──────── SELECTED EXCERPT ────────

The first, Line, comes from the publisher of upmarket lifestyle title Wallpaper and launched on Thursday last week. Line will become a quarterly title after its second edition is published in October and pre-empts the similar second launch into this market by NatMags’ Esquire. NatMags is to bring the Esquire spin-off sports mag ESQ to the newsstands in June and, along with Line, is hoping to bridge the gap between sport-specific titles and general lifestyle magazines.
Both publishers have spotted that there are no magazines in the country currently catering for the general sports fan in a lifestyle, high-quality consumer magazine format. “All the [more general] sports titles in the market at present concentrate on the practicalities of health and fitness,” says Esquire editor Peter Howarth. Of those which concentrate not on health, but on sports, all are sport-specific, as shown in the pie chart here.
Titles that have attempted to take health, fitness and sport in a lifestyle direction have all failed. Condé Nast’s GQ Active was effectively closed after two years in 1998 when it was folded back into its parent title, GQ. EMAP’s Total Sport closed at the end of last year when editor Paul Hamblin said that there was no market in the UK for a general monthly sports title. Another fitness/lifestyle title from EMAP, XL, closed less than two years after the company acquired it from Affinity Publishing. Yet another casualty was Haymarket’s Sky Sports, aimed at all sporting enthusiasts and covering a number of different sports, which folded just two months after launch in December 1996.
However, where these titles concentrated mostly on either teams and stars or health and fitness, both Line and ESQ, are coming at sport from a punter’s perspective. As Howarth says: “We want ESQ to have a broad appeal to people who like watching sport and perhaps play a game themselves every now and then, but with a sophistication that comes from the Esquire brand.” This approach has been successfully adopted in the US with titles such as Sports Illustrated but has yet to have been tried, tested and proven successful over here.

──────── PROVIDED RECORDS ────────

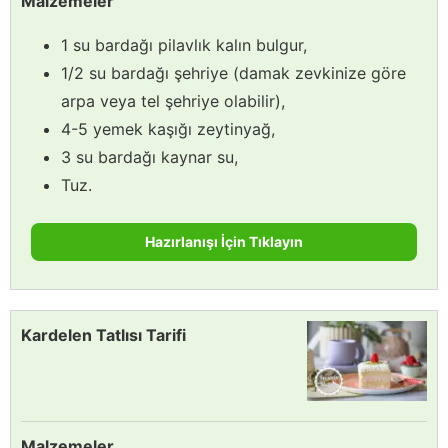
Malzemeler
1 su bardağı pilavlık kalın bulgur,
1/2 su bardağı şehriye (damak zevkinize göre
arpa veya tel şehriye olabilir),
4-5 yemek kaşığı zeytinyağ,
3 su bardağı kaynar su,
Tuz.
Hazırlanışı İçin Tıklayın
Kardelen Tatlısı Tarifi
Malzemeler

────────

TASK 1 —
Turn the paragraph beginning "Titles that have attempted" in the article on sports magazines into a short bulleted list that keeps its main facts.
TASK 2 —
Reproduce the passage of the article on sports magazines from "Both publishers have" up to and including "pie chart here.", word for word.

PROBLEM SOLUTION 1 —
Lifestyle-style health, fitness and sport titles have all failed:
- Condé Nast's GQ Active was folded back into GQ in 1998, after two years.
- EMAP's Total Sport closed at the end of last year. Its editor, Paul Hamblin, said the UK had no market for a general monthly sports title.
- EMAP's XL closed less than two years after EMAP acquired it from Affinity Publishing.
- Haymarket's Sky Sports, which covered a range of sports, folded two months after its December 1996 launch.

PROBLEM SOLUTION 2 —
Both publishers have spotted that there are no magazines in the country currently catering for the general sports fan in a lifestyle, high-quality consumer magazine format. “All the [more general] sports titles in the market at present concentrate on the practicalities of health and fitness,” says Esquire editor Peter Howarth. Of those which concentrate not on health, but on sports, all are sport-specific, as shown in the pie chart here.